> **What the exercise asks**: Rewrite the lines from the one containing "country: United States" through the end of the items, replacing "locality" with "site description" and keeping everything else unchanged.

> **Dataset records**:
(begin)
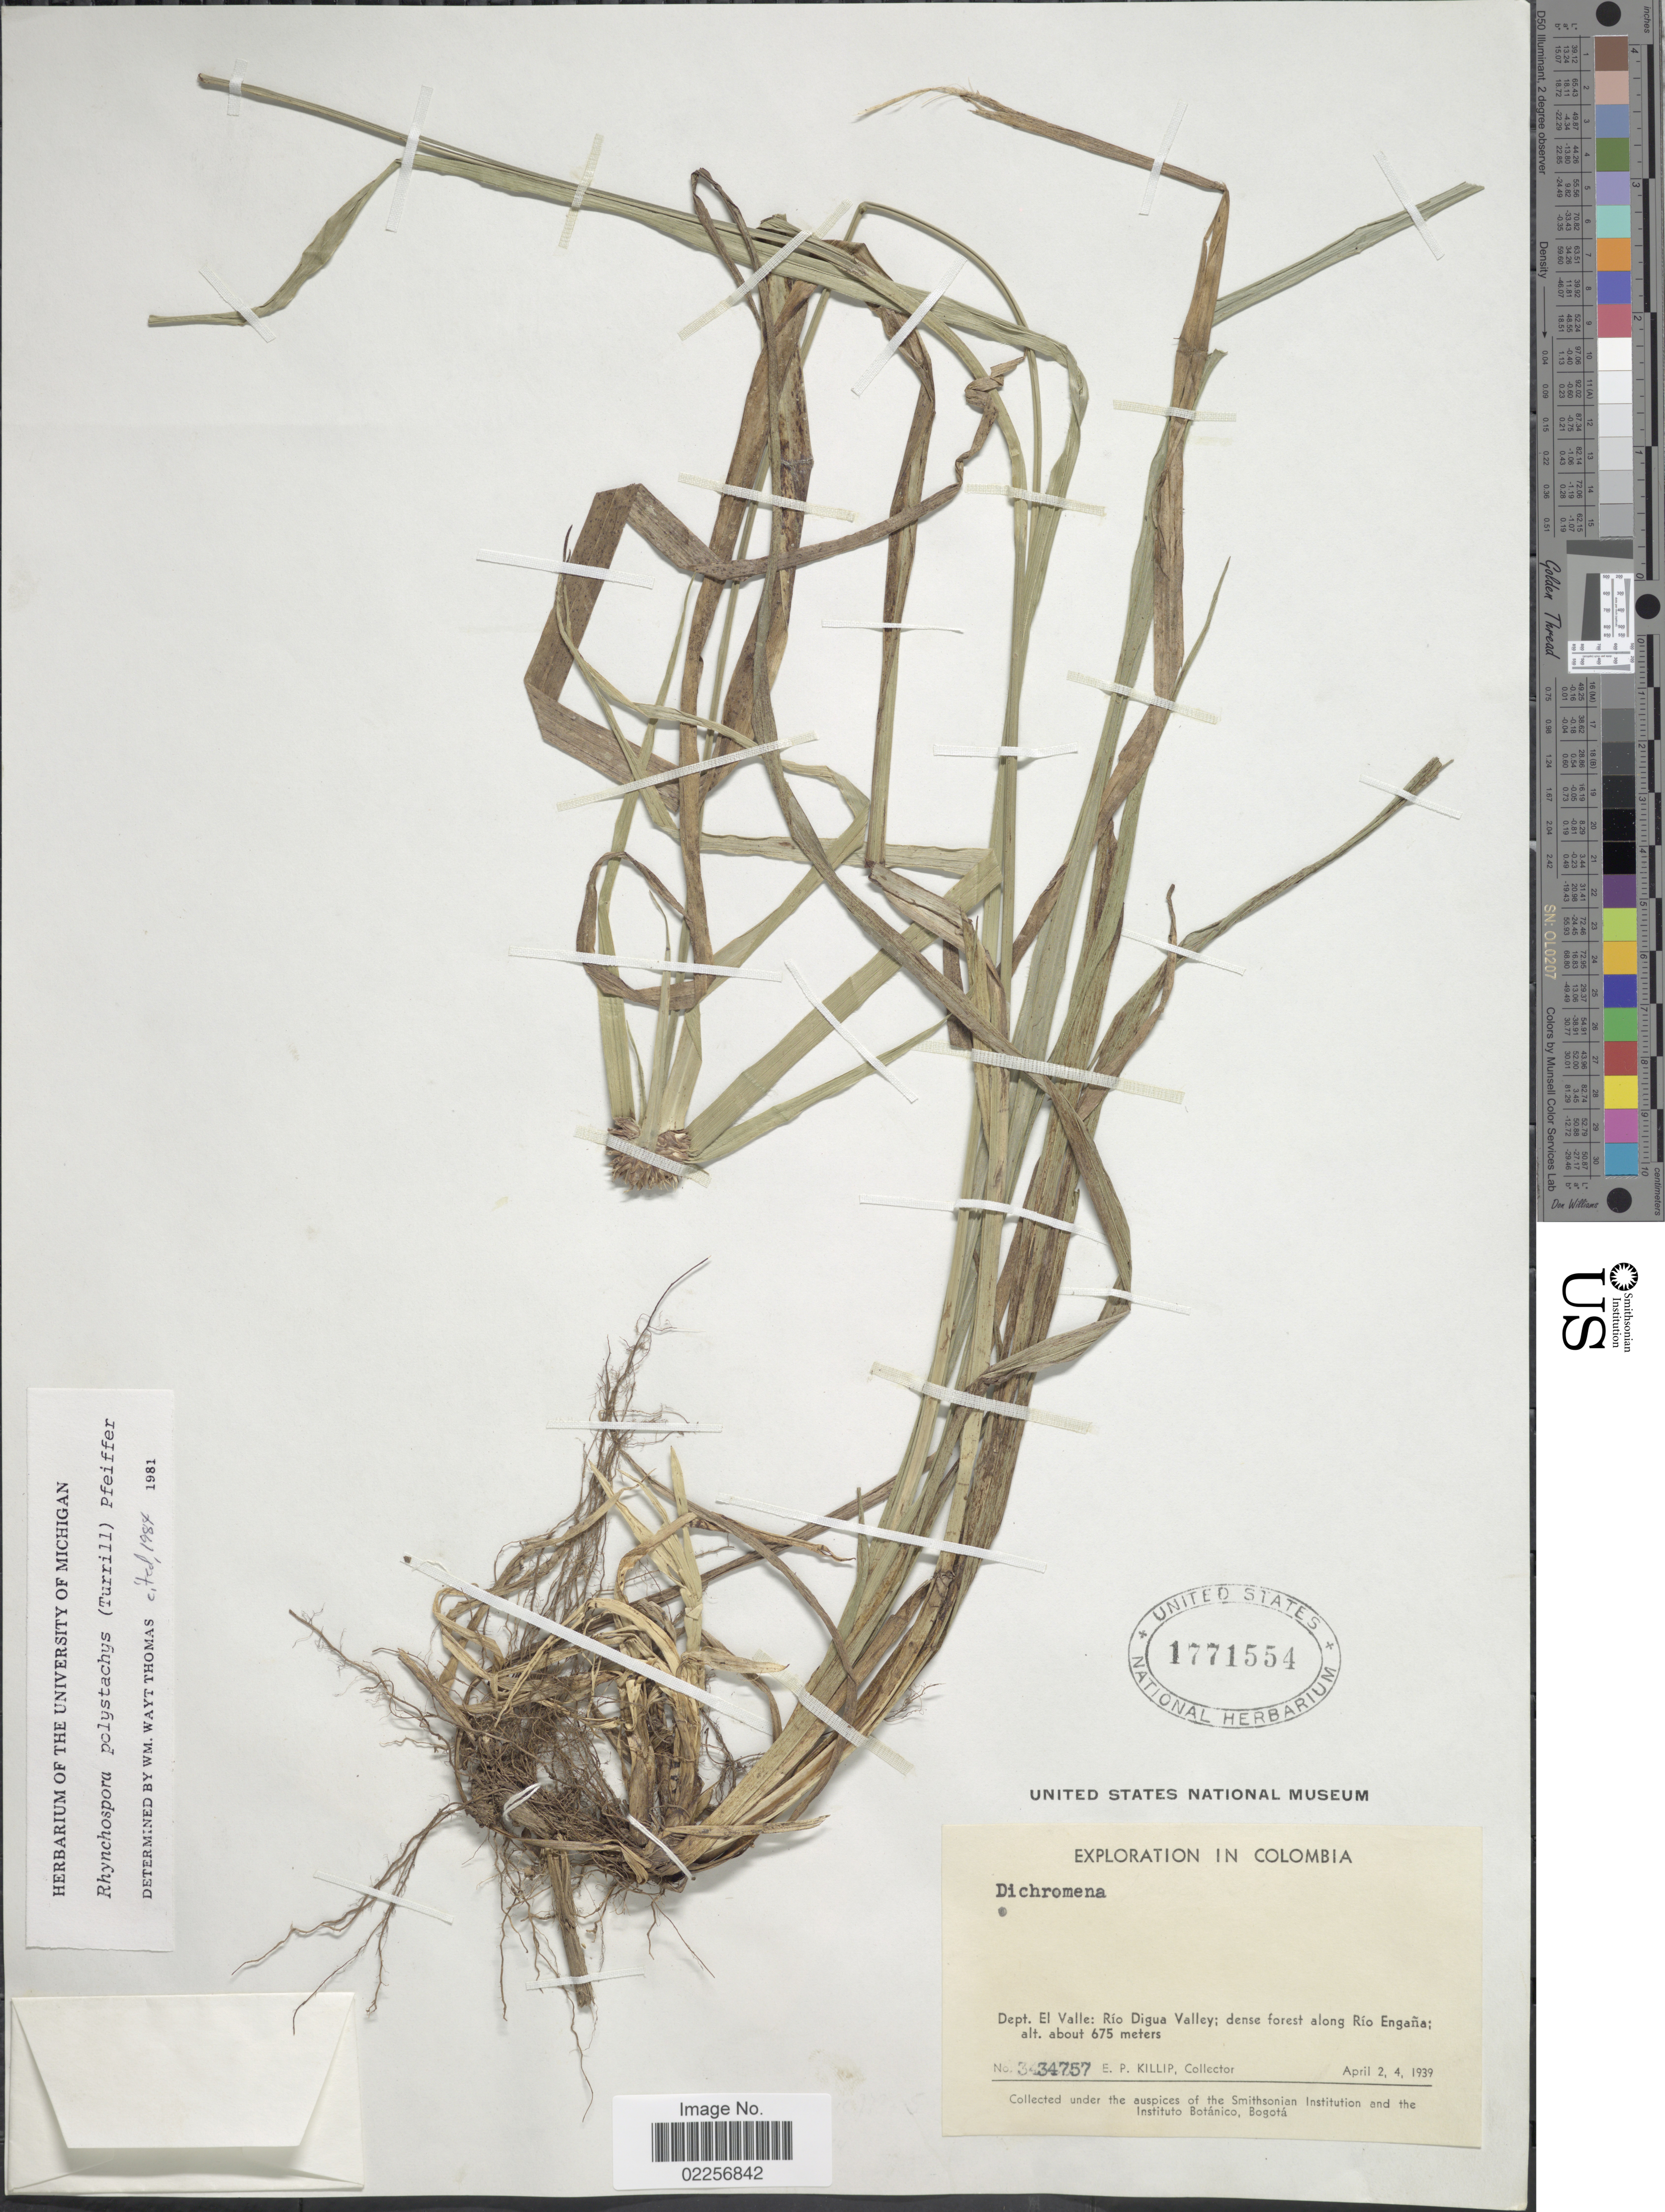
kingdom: Plantae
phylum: Tracheophyta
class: Liliopsida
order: Poales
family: Cyperaceae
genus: Rhynchospora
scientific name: Rhynchospora polystachys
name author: (Turrill) H. Pfeiff.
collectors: E. P. Killip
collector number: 34757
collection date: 1939-04-02/1939-04-04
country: Colombia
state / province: Valle del Cauca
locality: Dept. El Valle: Rio Digua Valley; dense forest along Rio Engana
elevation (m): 675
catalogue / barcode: US 1771554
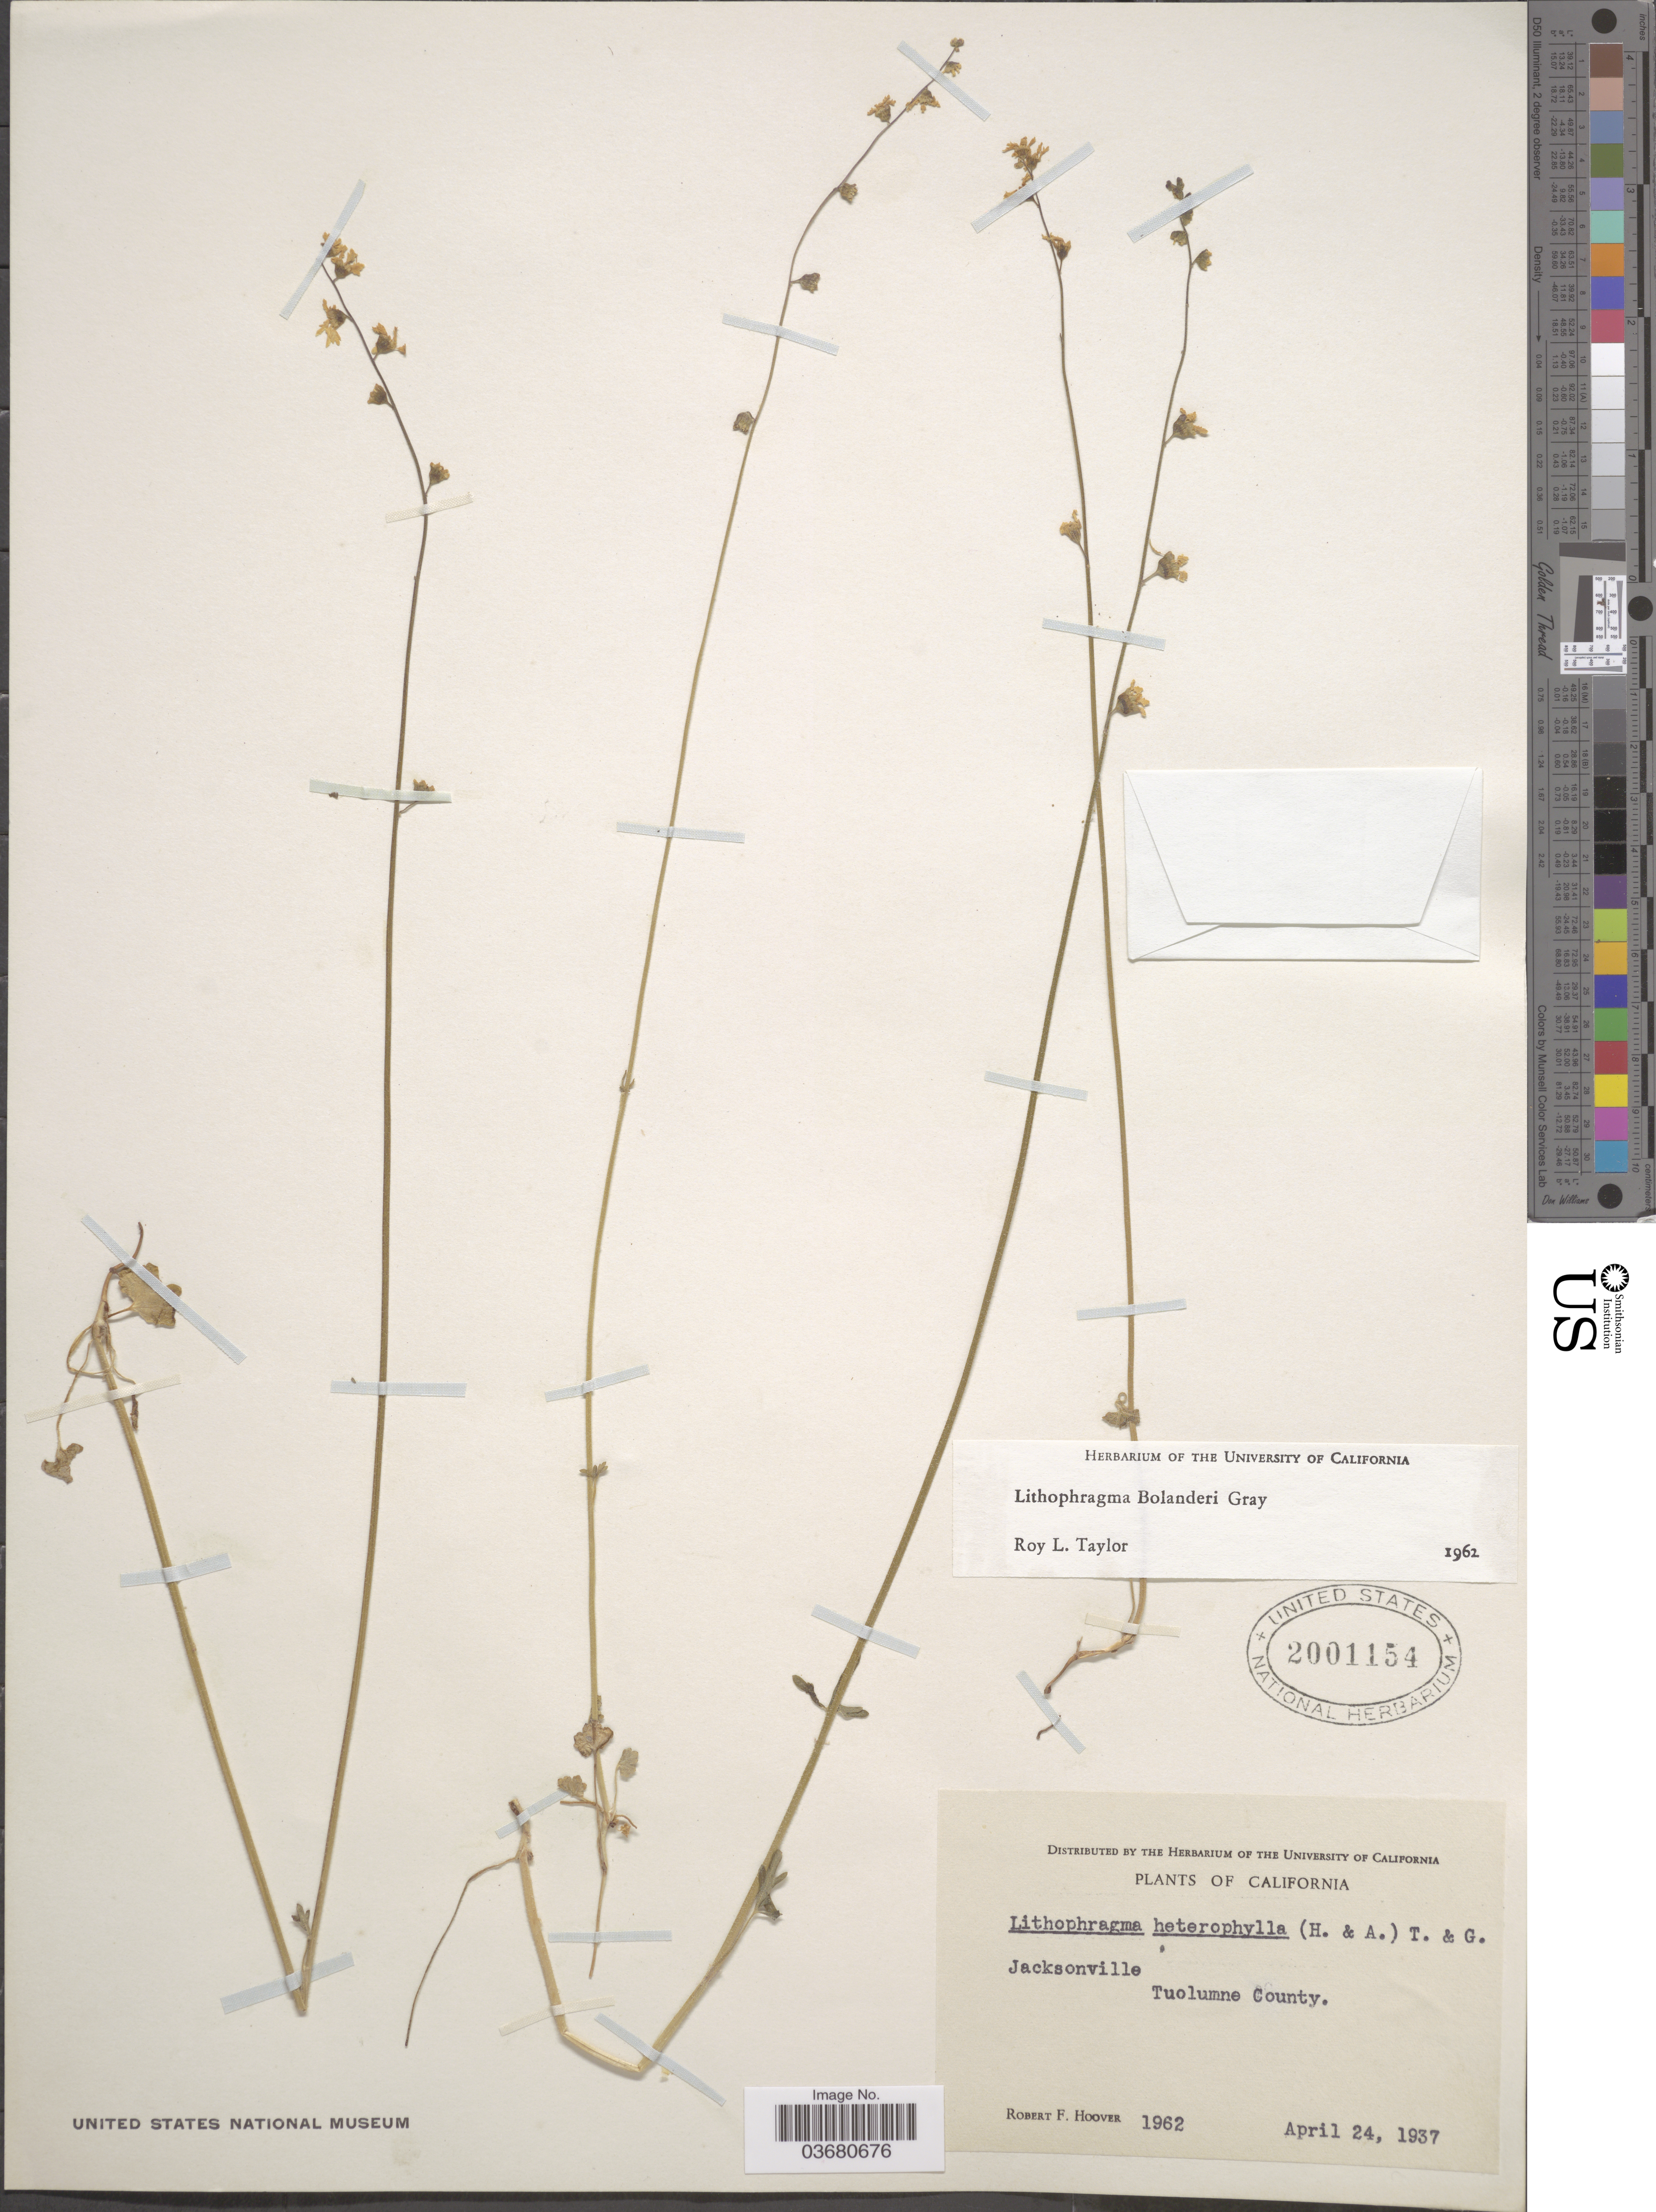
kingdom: Plantae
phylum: Tracheophyta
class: Magnoliopsida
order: Saxifragales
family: Saxifragaceae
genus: Lithophragma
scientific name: Lithophragma bolanderi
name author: A. Gray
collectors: R. F. Hoover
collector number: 1962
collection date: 1937-04-24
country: United States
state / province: California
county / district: Tuolumne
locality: Jacksonville. Tuolumne County.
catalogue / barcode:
(end)
> **Task output**:
country: United States
state / province: California
county / district: Tuolumne
site description: Jacksonville. Tuolumne County.
catalogue / barcode:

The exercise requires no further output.